Nasional Mondial Ekonomi Megapolitan Olahraga Rona The Alun-Alun Kupas Splash Wisata Perspektif Wawancara Edisi Weekend Foto Video Infografis

Kabinda Sulteng Jadi Penjabat Kepala Daerah Sudah Sesuai Aturan

Foto : Agus Supriyatna

Menpan RB Tjahjo Kumolo

A   A   A   Pengaturan Font

JAKARTA - Penunjukan Kepala BIN Daerah Sulawesi Tengah (Kabinda) Sulteng Brigjen TNI Andi Chandra As'aduddin sebagai penjabat kepala daerah di Seram Bagian Barat, Maluku menuai kritikan. Dianggap menyalahi aturan.

Namun menurut Menteri Pendayagunaan Aparatur Negara dan Reformasi Birokrasi (Menpan) ditunjuknya Kabinda Sulteng Brigjen TNI Andi Chandra As'aduddin sebagai Penjabat Bupati Seram Bagian Barat, Maluku oleh Menteri Dalam Negeri (Mendagri) Tito Karnavian, tidak menyalahi aturan.

"Keputusaan yang dibuat Mendagri tidak ada yang salah," kata Tjahjo dalam keterangannya di Jakarta, Kamis (26/5).

Menurut Tjahjo, meskipun penjabat kepala daerah adalah anggota TNI atau Polri aktif tetapi terdapat pengaturan dan pengecualian bagi pejabat dimaksud karena menjabat pada instansi pemerintah yang dapat diduduki oleh TNI atau Polri dalam jabatan pimpinan tinggi.

""Sewaktu saya Mendagri dulu mengangkat Mayjen TNI Sudarmo tapi beliau sudah eselon I Kemendagri jadi Penjabat Gubernur di Papua dan Aceh. Dan mengangkat Komjen Iriawan yang sudah menjabat Sestama Lemhanas akhirnya bisa jadi Penjabat Gubernur Jabar. Jadi keputusan yang dibuat Mendagri tidak ada yang salah. Dasar hukumnya kuat dan sudah benar," katanya.
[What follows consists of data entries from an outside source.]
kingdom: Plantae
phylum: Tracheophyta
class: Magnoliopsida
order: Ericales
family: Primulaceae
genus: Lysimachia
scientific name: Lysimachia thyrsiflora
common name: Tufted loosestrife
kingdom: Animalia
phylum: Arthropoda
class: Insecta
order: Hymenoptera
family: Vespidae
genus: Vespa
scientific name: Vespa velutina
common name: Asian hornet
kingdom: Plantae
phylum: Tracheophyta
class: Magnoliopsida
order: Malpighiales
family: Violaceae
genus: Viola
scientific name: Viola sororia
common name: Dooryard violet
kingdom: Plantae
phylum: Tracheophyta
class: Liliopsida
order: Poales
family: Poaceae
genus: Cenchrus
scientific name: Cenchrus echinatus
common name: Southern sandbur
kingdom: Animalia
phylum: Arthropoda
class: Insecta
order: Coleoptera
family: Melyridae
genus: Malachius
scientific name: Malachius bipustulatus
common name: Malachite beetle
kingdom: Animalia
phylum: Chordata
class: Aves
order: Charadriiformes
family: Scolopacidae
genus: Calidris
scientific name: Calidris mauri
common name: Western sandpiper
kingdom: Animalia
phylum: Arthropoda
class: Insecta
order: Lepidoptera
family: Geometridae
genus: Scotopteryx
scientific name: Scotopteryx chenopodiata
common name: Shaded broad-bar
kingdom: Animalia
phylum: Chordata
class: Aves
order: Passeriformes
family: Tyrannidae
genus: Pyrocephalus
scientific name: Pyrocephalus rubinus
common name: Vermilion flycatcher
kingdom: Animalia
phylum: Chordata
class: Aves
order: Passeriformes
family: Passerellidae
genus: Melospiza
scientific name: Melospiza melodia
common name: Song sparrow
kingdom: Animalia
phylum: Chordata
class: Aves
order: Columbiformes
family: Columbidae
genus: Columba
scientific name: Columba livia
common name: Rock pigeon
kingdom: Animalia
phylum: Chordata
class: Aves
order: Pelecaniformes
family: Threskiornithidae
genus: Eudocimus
Menteri Tjahjo pun lantas menjelaskan dasar hukum dari posisi Kabinda. Kata dia, berdasarkan Peraturan Presiden Nomor 79 Tahun 2020 tentang Perubahan Kedua Atas Peraturan Presiden Nomor 90 Tahun 2012 tentang Badan Intelijen Negara, Pasal 54 Ayat (3) disebutkan bahwa Kepala Biro, Direktur, Inspektur, Kepala Binda, dan Kepala Pusat adalah jabatan Pimpinan Tinggi Pratama atau jabatan struktural eselon II.a. "Kabinda adalah Pejabat Pimpinan Tinggi Pratama. Ini sudah sesuai Pasal 201 UU Pilkada," katanya.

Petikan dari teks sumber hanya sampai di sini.